Getting there is a bit of a problem, as there's roadworks on the way to the museum and my GPS insists on sending me the wrong way, even after I have tried to get it to make a detour.  Close to the roadblock a friendly council worker asks me where I want to go.  I am quite distracted and a bit flustered, because I can't find my way, so I start answering her in very good English!!! She's not at all worried about it and responds in English too! Haha... At least it's clear now after her explanation.  She stops the traffic, allows me to make a U-turn and on our way we go again, following all the M-signs until we reach the museum parking lot.

The museum itself is a real surprise.  Not at all like a regular boring museum with railway stock littering a huge space, but dotted with various interesting and funny rides and such.

We enter the huge hall of the former railway station of Utrecht and from there walk to the different areas of interest.  The first one brings us to an old mining town in England where the story of steam trains begins and it ends with the first Dutch steam train on display.










At the end a small art gallery with pictures denoting scenes involving trains


The set-up was wonderful and so realistic and not one moment did we feel like we were walking around in a museum.  This was an audio tour and lucky for Patricia it was available in English.

There was a theatre which we enjoyed (or rather I did, because it was all in Dutch of course) and the rolling stock from old to modern trains, of which a few pictures:



We also went to Grand dad's attic, which really was a mild kind of roller coaster ride and later to the Firetest where we had to drive a train in a simulator, which was very realistic with the screen in front of us being the railway line and landscape we were travelling on an through.

There was much more and the museum catered very well for children, which is fantastic.  It was the same at the Muiderslot.  So great that children don't have to follow their parents to boring museums nowadays.  It's fun!

Unfortunately I don't have any pictures after these as my phone turned itself off and on again, and... having a temporary Dutch SIM I didn't have my PIN handy, so that was the end of that!

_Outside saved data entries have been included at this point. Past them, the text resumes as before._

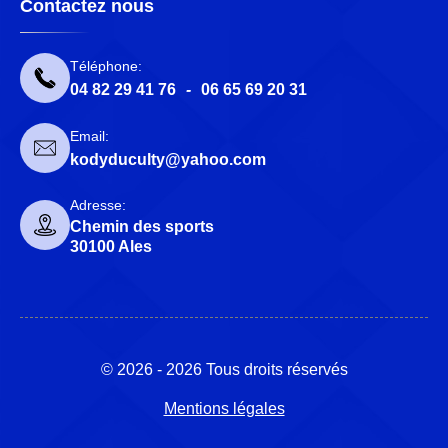
Contactez nous
Téléphone:
04 82 29 41 76
-
06 65 69 20 31
Email:
kodyduculty@yahoo.com
Adresse:
Chemin des sports
30100 Ales
© 2026 - 2026 Tous droits réservés
Mentions légales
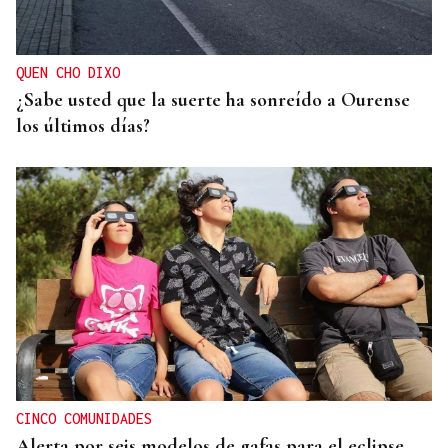
Dos menores rescatados tras ser arrastrados por la
corriente en la playa de A Besteira
QUEN CHO DIXO
¿Sabe usted que la suerte ha sonreído a Ourense
los últimos días?
CINCO COMUNIDADES
Alerta por seis modelos de gafas para el eclipse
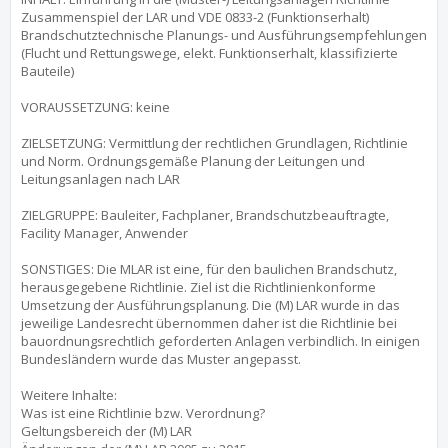
Zusammenspiel der LAR und VDE 0833-2 (Funktionserhalt)
Brandschutztechnische Planungs- und Ausführungsempfehlungen
(Flucht und Rettungswege, elekt. Funktionserhalt, klassifizierte
Bauteile)
VORAUSSETZUNG: keine
ZIELSETZUNG: Vermittlung der rechtlichen Grundlagen, Richtlinie
und Norm. Ordnungsgemäße Planung der Leitungen und
Leitungsanlagen nach LAR
ZIELGRUPPE: Bauleiter, Fachplaner, Brandschutzbeauftragte,
Facility Manager, Anwender
SONSTIGES: Die MLAR ist eine, für den baulichen Brandschutz,
herausgegebene Richtlinie. Ziel ist die Richtlinienkonforme
Umsetzung der Ausführungsplanung. Die (M) LAR wurde in das
jeweilige Landesrecht übernommen daher ist die Richtlinie bei
bauordnungsrechtlich geforderten Anlagen verbindlich. In einigen
Bundesländern wurde das Muster angepasst.
Weitere Inhalte:
Was ist eine Richtlinie bzw. Verordnung?
Geltungsbereich der (M) LAR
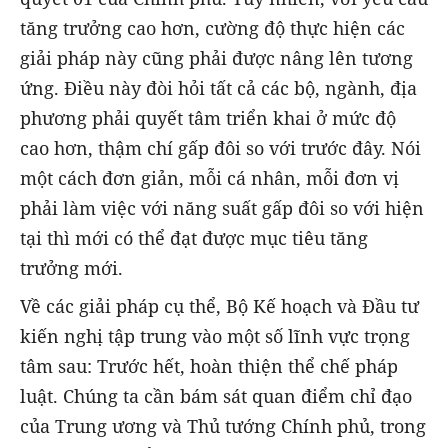
tăng trưởng cao hơn, cường độ thực hiện các
giải pháp này cũng phải được nâng lên tương
ứng. Điều này đòi hỏi tất cả các bộ, ngành, địa
phương phải quyết tâm triển khai ở mức độ
cao hơn, thậm chí gấp đôi so với trước đây. Nói
một cách đơn giản, mỗi cá nhân, mỗi đơn vị
phải làm việc với năng suất gấp đôi so với hiện
tại thì mới có thể đạt được mục tiêu tăng
trưởng mới.
Về các giải pháp cụ thể, Bộ Kế hoạch và Đầu tư
kiến nghị tập trung vào một số lĩnh vực trọng
tâm sau: Trước hết, hoàn thiện thể chế pháp
luật. Chúng ta cần bám sát quan điểm chỉ đạo
của Trung ương và Thủ tướng Chính phủ, trong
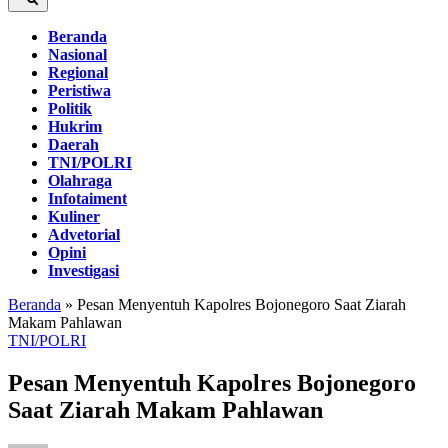
Beranda
Nasional
Regional
Peristiwa
Politik
Hukrim
Daerah
TNI/POLRI
Olahraga
Infotaiment
Kuliner
Advetorial
Opini
Investigasi
Beranda
»
Pesan Menyentuh Kapolres Bojonegoro Saat Ziarah
Makam Pahlawan
TNI/POLRI
Pesan Menyentuh Kapolres Bojonegoro
Saat Ziarah Makam Pahlawan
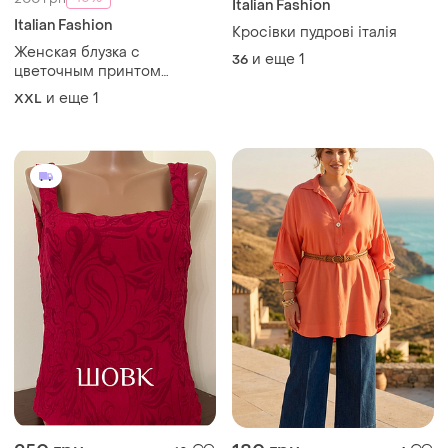
Italian Fashion
Italian Fashion
Кросівки пудрові італія
Женская блузка с
и еще
1
36
цветочным принтом
выполнена в италии,
и еще
1
XXL
состоит из смеси 55%
хлопка и 45% вискозы
текстура в виде марлевки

We enjoyed lunch in the sun and after our last round (and a return to the simulator!) we left to go home.  We did our groceries shopping on the way back and bought a treat (ah, the Dutch pastries and cakes are so decadent), because we could. ;-)

After dinner the weather was still fine, so I took out the bike and went for a ride to Kortenhoef.  It was a lovely ride and in Kortenhoef all the houses had their own little bridges, because they were all on the water.  It was a 16 km ride, and a mild sort of evening, so it was a great pleasure to be out and about and enjoy the scenery.